- _TASK STATEMENT_:
Starting from the line that holds "output reg clk_out", print each remaining line of the entries exactly, ending with the last.

- _SUPPLIED INFORMATION_:

········

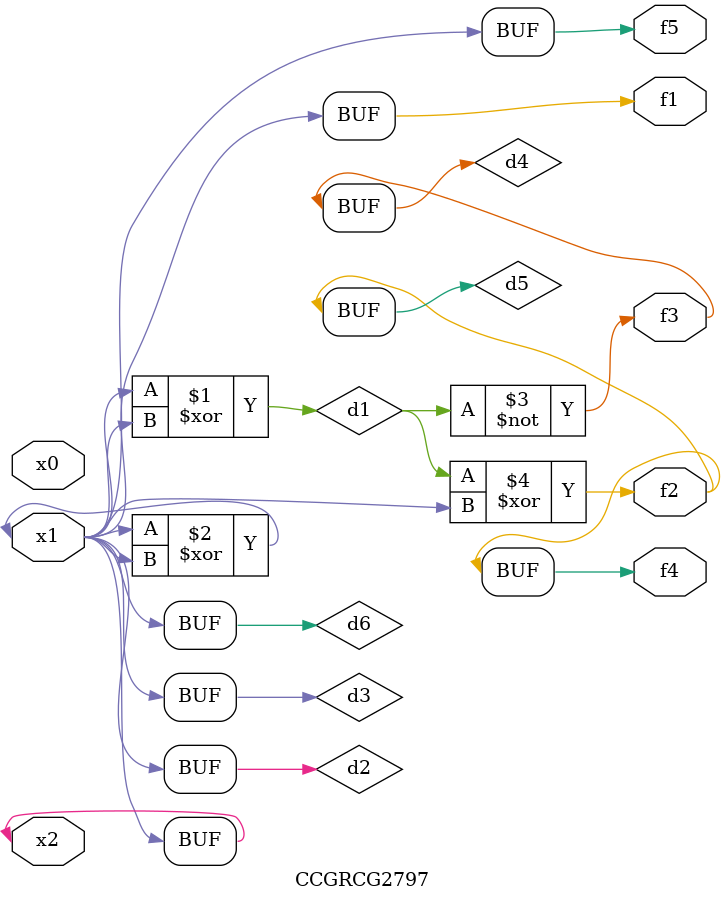
<source format=v>
module CCGRCG2797(
	input x0, x1, x2,
	output f1, f2, f3, f4, f5
);

	wire d1, d2, d3, d4, d5, d6;

	xor (d1, x1, x2);
	buf (d2, x1, x2);
	xor (d3, x1, x2);
	nor (d4, d1);
	xor (d5, d1, d2);
	buf (d6, d2, d3);
	assign f1 = d6;
	assign f2 = d5;
	assign f3 = d4;
	assign f4 = d5;
	assign f5 = d6;
endmodule

</source>
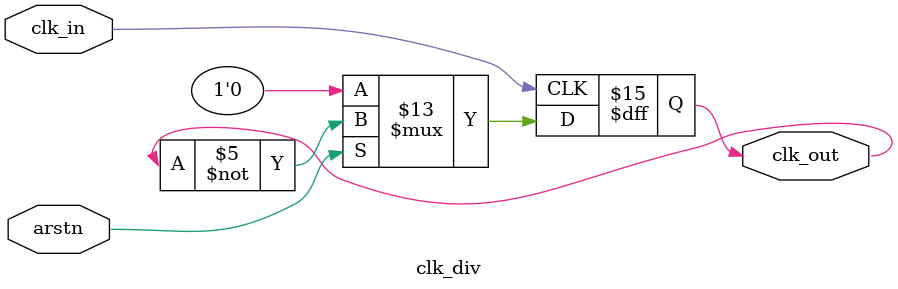
<source format=v>
module clk_div #(
    parameter DIVISOR=1
)(
    input clk_in,
    input arstn,
    output reg clk_out
);

    reg [$clog2(DIVISOR)-1 : 0] count;

    always @ (posedge clk_in) begin
        if (arstn == 0) begin
            clk_out <= 0;
            count <= 0;
        end else begin
            if(DIVISOR == 1 || count == DIVISOR-1) begin
                clk_out <= ~clk_out;
            end
            count <= count + 1;
        end
    end

endmodule
</source>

········

- _SOLUTION FOR THIS EXERCISE_:
    output reg clk_out
);

    reg [$clog2(DIVISOR)-1 : 0] count;

    always @ (posedge clk_in) begin
        if (arstn == 0) begin
            clk_out <= 0;
            count <= 0;
        end else begin
            if(DIVISOR == 1 || count == DIVISOR-1) begin
                clk_out <= ~clk_out;
            end
            count <= count + 1;
        end
    end

endmodule
</source>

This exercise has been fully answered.